Путь к границе
В Гродно поезд стоял очень долго. Пограничники давно проверили паспорта, но мы не трогались с места: в расписании предусматривалась необходимость сдать советские деньги в сберкассу.
Но вот наконец открылся зеленый семафор, раздались свистки, лязгнули тормоза – экспресс пошел набирать ход.
Дальше на запад.
К Государственной границе Союза Советских Социалистических Республик.
Помню, во мне кипели невероятно мощные, сильные чувства, сходные с предвкушением первой женщины.
По сути дела это смешно: сотни лет люди пересекали границы, разъезжая по делам.
Но сейчас пересечь ее должен был не кто-нибудь, а я – Виктор Улин. Ничем не примечательный советский гражданин, которому могло за всю жизнь не представиться такого случая.
Я не преувеличиваю последнего.
Все зависело от судьбы. Управлявшейся чужими руками.
Сегодня места работы основной массы россиян распались на три основных категории: госструктуры, коммерческие структуры и мелкий собственный бизнес. Самообманно именуемый «работой на себя», а в самом деле являющийся работой на налоговую инспекцию, пожарную охрану, милицию и аппараты администраций…
В восьмидесятые годы все обстояло иначе. Коммерческих структур не существовало. А государственные делились на простые и закрытые. Первые мало отличались от тех, которые уцелели до сих пор. А закрытые являлись настолько закрытыми, что не имели названий, а различались по условным номерам служебной почты, куда приходила корреспонденция: «почтовый ящик № 123» или «почтовый ящик № 456». В народе они назывались просто «ящиками». И там работала едва не половина советских людей. Это были секретные, фактически военные институты, где разрабатывались новые виды вооружений.
Некоторые сотрудники «ящиков» считались состоящими на действительно военной службе, носили форму и получали надбавку за звание. Но при этом имели так называемый допуск. То разрешение читать секретные документы.

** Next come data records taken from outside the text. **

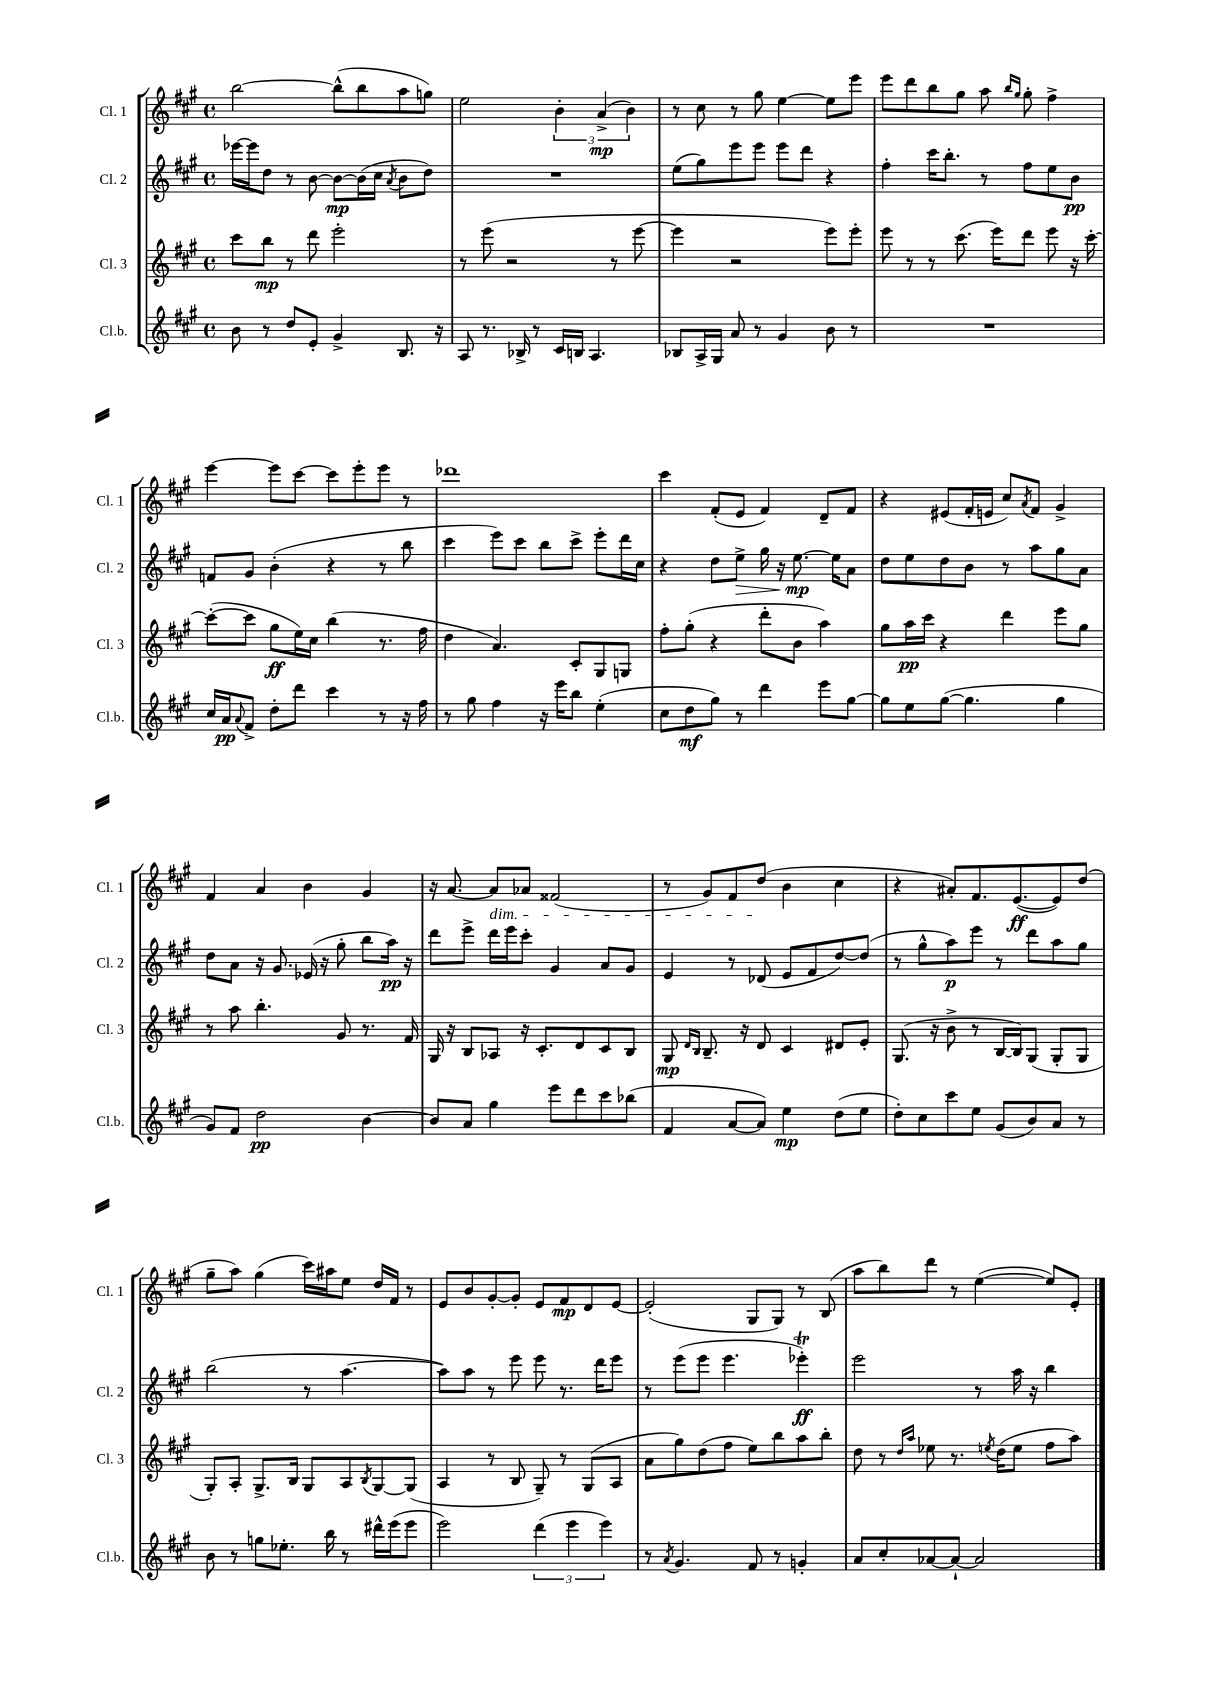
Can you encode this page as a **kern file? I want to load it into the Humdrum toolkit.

**kern	**dynam	**kern	**dynam	**kern	**dynam	**kern	**dynam
*part4	*part4	*part3	*part3	*part2	*part2	*part1	*part1
*staff4	*staff4	*staff3	*staff3	*staff2	*staff2	*staff1	*staff1
*I"Cl.b.	*	*I"Cl. 3	*	*I"Cl. 2	*	*I"Cl. 1	*
*I'Cl.b.	*	*I'Cl. 3	*	*I'Cl. 2	*	*I'Cl. 1	*
*clefG2	*	*clefG2	*	*clefG2	*	*clefG2	*
*k[f#c#g#]	*	*k[f#c#g#]	*	*k[f#c#g#]	*	*k[f#c#g#]	*
*M4/4	*	*M4/4	*	*M4/4	*	*M4/4	*
*met(c)	*	*met(c)	*	*met(c)	*	*met(c)	*
=5	=5	=5	=5	=5	=5	=5	=5
8b\	.	8ccc#\L	.	[16eee-X\LL	.	[2bb\	.
.	.	.	.	16eee-\J]	.	.	.
8r	.	8bb\J	mp	8dd\J	.	.	.
8dd/L	.	8r	.	8r	.	.	.
8e'/J	.	8ddd\	.	[8b\	.	.	.
4g#^/	.	2eee'\	.	8b\L_	mp	(8bb^^\L]	.
.	.	.	.	(16b\L]	.	8bb\	.
.	.	.	.	16cc#\JJ	.	.	.
.	.	.	.	8qa/	.	.	.
8.B/	.	.	.	8b\L	.	8aa\	.
.	.	.	.	8dd\J)	.	8ggn\J)	.
16r	.	.	.	.	.	.	.
=6	=6	=6	=6	=6	=6	=6	=6
8A/	.	8r	.	1r	.	2ee\	.
8.r	.	(8eee\	.	.	.	.	.
.	.	2r	.	.	.	.	.
16B-X^/	.	.	.	.	.	.	.
8r	.	.	.	.	.	.	.
16c#/LL	.	.	.	.	.	6b'\	.
16Bn/JJ	.	.	.	.	.	.	.
4.A/	.	.	.	.	.	.	.
.	.	.	.	.	.	(6a^/	mp
.	.	8r	.	.	.	.	.
.	.	.	.	.	.	6b\)	.
.	.	[8eee\	.	.	.	.	.
=7	=7	=7	=7	=7	=7	=7	=7
8B-X/L	.	4eee\]	.	(8ee\L	.	8r	.
16A^/L	.	.	.	8gg#\)	.	8cc#\	.
16G#/JJ	.	.	.	.	.	.	.
8a/	.	2r	.	8eee\	.	8r	.
8r	.	.	.	8eee\J	.	8gg#\	.
4g#/	.	.	.	8eee\L	.	[4ee\	.
.	.	.	.	8ddd\J	.	.	.
8b\	.	8eee\L)	.	4r	.	8ee\L]	.
8r	.	8eee'\J	.	.	.	8eee\J	.
=8	=8	=8	=8	=8	=8	=8	=8
1r	.	8eee\	.	4ff#'\	.	8eee\L	.
.	.	8r	.	.	.	8ddd\	.
.	.	8r	.	16ccc#\KL	.	8bb\	.
.	.	.	.	8.bb'\J	.	.	.
.	.	(8.ccc#\	.	.	.	8gg#\J	.
.	.	.	.	8r	.	8aa\	.
.	.	16eee\KL)	.	.	.	.	.
.	.	.	.	.	.	16qqbb/LL	.
.	.	.	.	.	.	16qqgg#/JJ	.
.	.	8ddd\J	.	8ff#\L	.	8gg#'\	.
.	.	8eee\	.	8ee\	.	4ff#^\	.
.	.	16r	.	8b\J	pp	.	.
.	.	[16ccc#'\	.	.	.	.	.
!!LO:LB:g=z
=9	=9	=9	=9	=9	=9	=9	=9
16cc#/LL	.	(8ccc#'\L_	.	8fn/L	.	[4eee\	.
16a/J	pp	.	.	.	.	.	.
8qqa/	.	.	.	.	.	.	.
8f#^/J	.	8ccc#\J]	.	8g#/J	.	.	.
8dd'\L	.	8gg#\L	ff	(4b'\	.	8eee\L]	.
8ddd\J	.	16ee\L)	.	.	.	[8ccc#\J	.
.	.	16cc#\JJ	.	.	.	.	.
4ccc#\	.	(4bb\	.	4r	.	8ccc#\L]	.
.	.	.	.	.	.	8eee'\	.
8r	.	8.r	.	8r	.	8eee\J	.
16r	.	.	.	8bb\	.	8r	.
16ff#\	.	16ff#\	.	.	.	.	.
=10	=10	=10	=10	=10	=10	=10	=10
8r	.	4dd\	.	4ccc#\	.	1ddd-X	.
8gg#\	.	.	.	.	.	.	.
4ff#\	.	4.a/)	.	8eee\L)	.	.	.
.	.	.	.	8ccc#\J	.	.	.
16r	.	.	.	8bb\L	.	.	.
16eee\KL	.	.	.	.	.	.	.
8bb\J	.	8c#'/L	.	8ccc#^\J	.	.	.
(4ee'\	.	8G#/	.	8eee'\L	.	.	.
.	.	8Gn/J	.	16ddd\L	.	.	.
.	.	.	.	16cc#\JJ	.	.	.
=11	=11	=11	=11	=11	=11	=11	=11
8cc#\L	.	8ff#'\L	.	4r	.	4ccc#\	.
8dd\	mf	(8gg#'\J	.	.	.	.	.
8gg#\J)	.	4r	.	8dd\L	.	(8f#'/L	.
!	!	!	!	!	!LO:HP:b	!	!
8r	.	.	.	8ee^\J	>	8e/J	.
4ddd\	.	8ddd'\L	.	16gg#\	.	4f#/)	.
.	.	.	.	16r	.	.	.
.	.	8b\J	.	[8.ee\	mp	.	.
8eee\L	.	4aa\)	.	.	.	8d~/L	.
.	.	.	.	16ee\KL]	]	.	.
[8gg#\J	.	.	.	8a\J	.	8f#/J	.
=12	=12	=12	=12	=12	=12	=12	=12
8gg#\L]	.	8gg#\L	.	8dd\L	.	4r	.
8ee\	.	16aa\L	pp	8ee\	.	.	.
.	.	16ccc#\JJ	.	.	.	.	.
([8gg#\J	.	4r	.	8dd\	.	(8e#X/L	.
4.gg#\]	.	.	.	8b\J	.	16f#'/L	.
.	.	.	.	.	.	16en/JJ	.
.	.	4ddd\	.	8r	.	8cc#/L)	.
.	.	.	.	.	.	8qa/	.
.	.	.	.	8aa\L	.	8f#/J	.
4gg#\	.	8eee\L	.	8gg#\	.	4g#^/	.
.	.	8gg#\J	.	8a\J	.	.	.
!!LO:LB:g=z
=13	=13	=13	=13	=13	=13	=13	=13
8g#/L)	.	8r	.	8dd\L	.	4f#/	.
8f#/J	.	8aa\	.	8a\J	.	.	.
2dd\	pp	4.bb'\	.	16r	.	4a/	.
.	.	.	.	8.g#/	.	.	.
.	.	.	.	(16e-X/	.	4b\	.
.	.	.	.	16r	.	.	.
.	.	8g#/	.	8gg#'\	.	.	.
[4b\	.	8.r	.	8bb\L	.	4g#/	.
.	.	.	.	16aa\Jk)	pp	.	.
.	.	16f#/	.	16r	.	.	.
=14	=14	=14	=14	=14	=14	=14	=14
8b/L]	.	16G#/	.	8ddd\L	.	16r	.
.	.	16r	.	.	.	[8.a/	.
8a/J	.	8B/L	.	8eee^\J	.	.	.
!	!	!	!	!	!	!LO:TX:b:i:t=dim.	!
4gg#\	.	8A-X/J	.	16ddd\LL	.	8a/L]	.
.	.	.	.	16eee\J	.	.	.
.	.	16r	.	8ccc#'\J	.	8a-X/J	.
.	.	8.c#'/L	.	.	.	.	.
8eee\L	.	.	.	4g#/	.	(2f##X/	.
8ddd\	.	8d/	.	.	.	.	.
8ccc#\	.	8c#/	.	8a/L	.	.	.
(8bb-X\J	.	8B/J	.	8g#/J	.	.	.
=15	=15	=15	=15	=15	=15	=15	=15
4f#/	.	8G#/	mp	4e/	.	8r	.
.	.	16qqd/LL	.	.	.	.	.
.	.	16qqB/JJ	.	.	.	.	.
.	.	8.B~/	.	.	.	8g#/L)	.
[8a/L	.	.	.	8r	.	8f#/	.
.	.	16r	.	.	.	.	.
8a/J])	.	8d/	.	(8d-X/	.	(8dd/J	.
4ee\	mp	4c#/	.	8e/L	.	4b\	.
.	.	.	.	8f#/	.	.	.
(8dd\L	.	8d#X/L	.	[8dd/)	.	4cc#\	.
8ee\J	.	8e'/J	.	(8dd/J]	.	.	.
=16	=16	=16	=16	=16	=16	=16	=16
8dd'\L)	.	(8.G#/	.	8r	.	4r	.
8cc#\	.	.	.	8gg#^^\L	.	.	.
.	.	16r	.	.	.	.	.
8ccc#\	.	8b^\	.	8aa\)	p	8a#X'/L)	.
8ee\J	.	8r	.	8eee\J	.	8.f#/	.
(8g#/L	.	[16B/LL	.	8r	.	.	.
.	.	16B/J])	.	.	.	([8.e/	ff
8b/)	.	(8G#/J	.	8ddd\L	.	.	.
8a/J	.	8G#'/L	.	8aa\	.	8e/])	.
8r	.	8G#/J	.	8gg#\J	.	(8dd/J	.
!!LO:LB:g=z
=17	=17	=17	=17	=17	=17	=17	=17
8b\	.	8G#'/L)	.	(2bb\	.	8gg#~\L	.
8r	.	8A'/J	.	.	.	8aa\J)	.
8ggn\L	.	8.G#^/L	.	.	.	(4gg#\	.
8.ee-X'\J	.	.	.	.	.	.	.
.	.	16B/Jk	.	.	.	.	.
.	.	8G#/L	.	8r	.	16ccc#\LL)	.
16bb\	.	.	.	.	.	16aa#X\J	.
8r	.	8A/	.	[4.aa\	.	8ee\J	.
.	.	8qB/	.	.	.	.	.
16ddd#X^^\LL	.	[8G#/	.	.	.	16dd/LL	.
(16eee\J	.	.	.	.	.	16f#/JJ	.
8eee\J	.	(8G#/J]	.	.	.	8r	.
=18	=18	=18	=18	=18	=18	=18	=18
2eee\)	.	4A/	.	8aa\L])	.	8e/L	.
.	.	.	.	8aa\J	.	8b/	.
.	.	8r	.	8r	.	[8g#'/	.
.	.	8B/	.	8eee\	.	8g#'/J]	.
(6ddd\	.	8G#~/)	.	8eee\	.	8e/L	.
.	.	8r	.	8.r	.	8f#/	mp
6eee\	.	.	.	.	.	.	.
.	.	(8G#/L	.	.	.	8d/	.
.	.	.	.	16ddd\KL	.	.	.
6eee\)	.	.	.	.	.	.	.
.	.	8A/J	.	8eee\J	.	[8e/J	.
=19	=19	=19	=19	=19	=19	=19	=19
8r	.	8a\L	.	8r	.	(2e'/]	.
8qa/	.	.	.	.	.	.	.
4.g#/	.	8gg#\)	.	(8eee\L	.	.	.
.	.	(8dd\	.	8eee\J	.	.	.
.	.	8ff#\J	.	4.eee\	.	.	.
8f#/	.	8ee\L)	.	.	.	8G#/L	.
8r	.	8bb\	.	.	.	8G#/J)	.
4gn'/	.	8aa\	.	4eee-XT'\)	ff	8r	.
.	.	8bb'\J	.	.	.	(8B/	.
=20	=20	=20	=20	=20	=20	=20	=20
8a/L	.	8dd\	.	2eee\	.	8aa\L	.
8cc#'/	.	8r	.	.	.	8bb\)	.
.	.	16qqdd/LL	.	.	.	.	.
.	.	16qqaa/JJ	.	.	.	.	.
[8a-X/	.	8ee-X\	.	.	.	8ddd\J	.
8a-`/J_	.	8.r	.	.	.	8r	.
2a-/]	.	.	.	8r	.	([4ee\	.
.	.	8qeen/	.	.	.	.	.
.	.	(16dd\KL	.	.	.	.	.
.	.	8ee\J	.	16aa\	.	.	.
.	.	.	.	16r	.	.	.
.	.	8ff#\L	.	4bb\	.	8ee/L])	.
.	.	8aa\J)	.	.	.	8e'/J	.
==	==	==	==	==	==	==	==
*-	*-	*-	*-	*-	*-	*-	*-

Допуска различались по градации: человек имел право знакомиться с документами определенного уровня, не выше следующей степени.
Уровень допуска обуславливал срок «карантина» – времени, в течение которого после увольнения из «ящика» сотрудник являлся невыездным. То есть не имел права пересекать границу СССР, оставаясь носителем государственных тайн. Карантинный срок определялся из оценки времени, в течение которого прежние тайны устареют и выпавший из системы человек не станет находкой для шпиона.

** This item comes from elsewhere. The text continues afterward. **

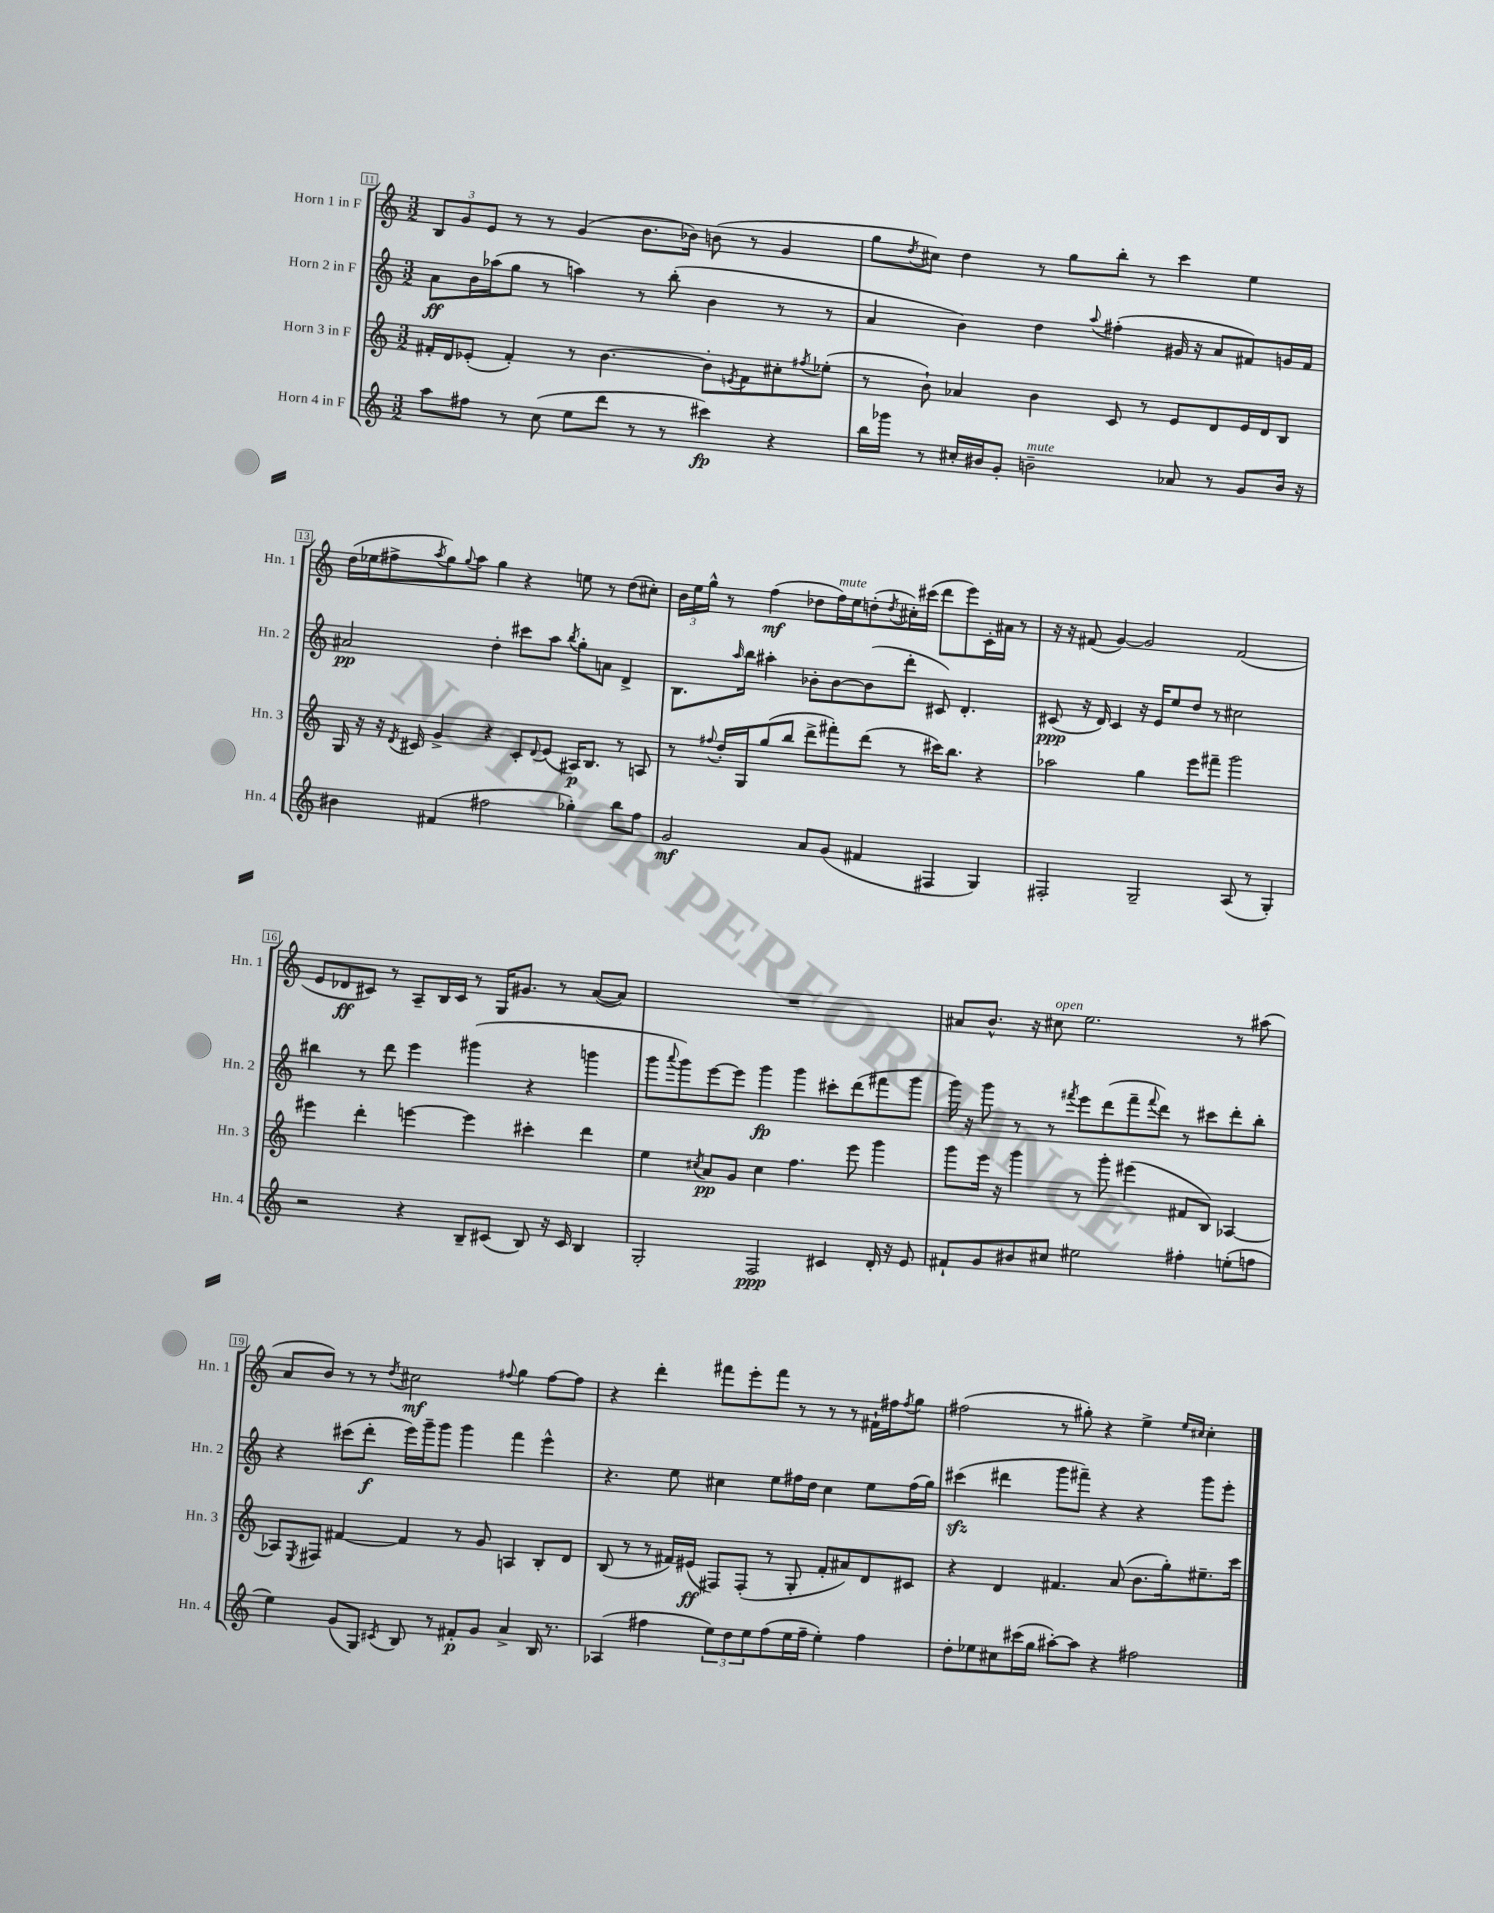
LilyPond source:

(Последнее словосочетание было устойчивым и привычным.)
Насколько я помню, минимальным являлся карантин в один год.
Тогда такая забота о советской секретности казалась нормальной. И я любил смотреть регулярно выпускаемые фильмы о зловредных шпионах, вербующих морально неустойчивых граждан СССР и овладевающих нашими тайнами.
Теперь сама боязнь шпионов кажется абсурдной. Какие военные и прочие тайны могли украсть у нас «вражеские государства», если Советский союз сам украл в других странах практически все важнейшие промышленные секреты: от ядерной бомбы до лифчика без бретелек!
В России по сути дела были изобретены всего две действительно оригинальных вещи.
Правда, весьма достойные.
40-градусная водка и автомат Калашникова.
(Впрочем, при рачительном подходе и этих двух гениальных ноу-хау хватило бы, чтобы всю страну обернуть в золото. Увы, даже собственные знания достались не тем…)
Но пора моей молодости пришлась на ренессансный расцвет шпиономании.
Я говорю именно «ренессансный», поскольку при мне людям все-таки уже не вменяли «шпионаж в пользу вражеского государства» просто по доносу соседа.
Однако не могу не вспомнить одной действительно трагической истории, случившейся с моим сокурсником, которого я назову условно… Ну, пожалуй, Лейбом – чтобы подчеркнуть факт его еврейского происхождения.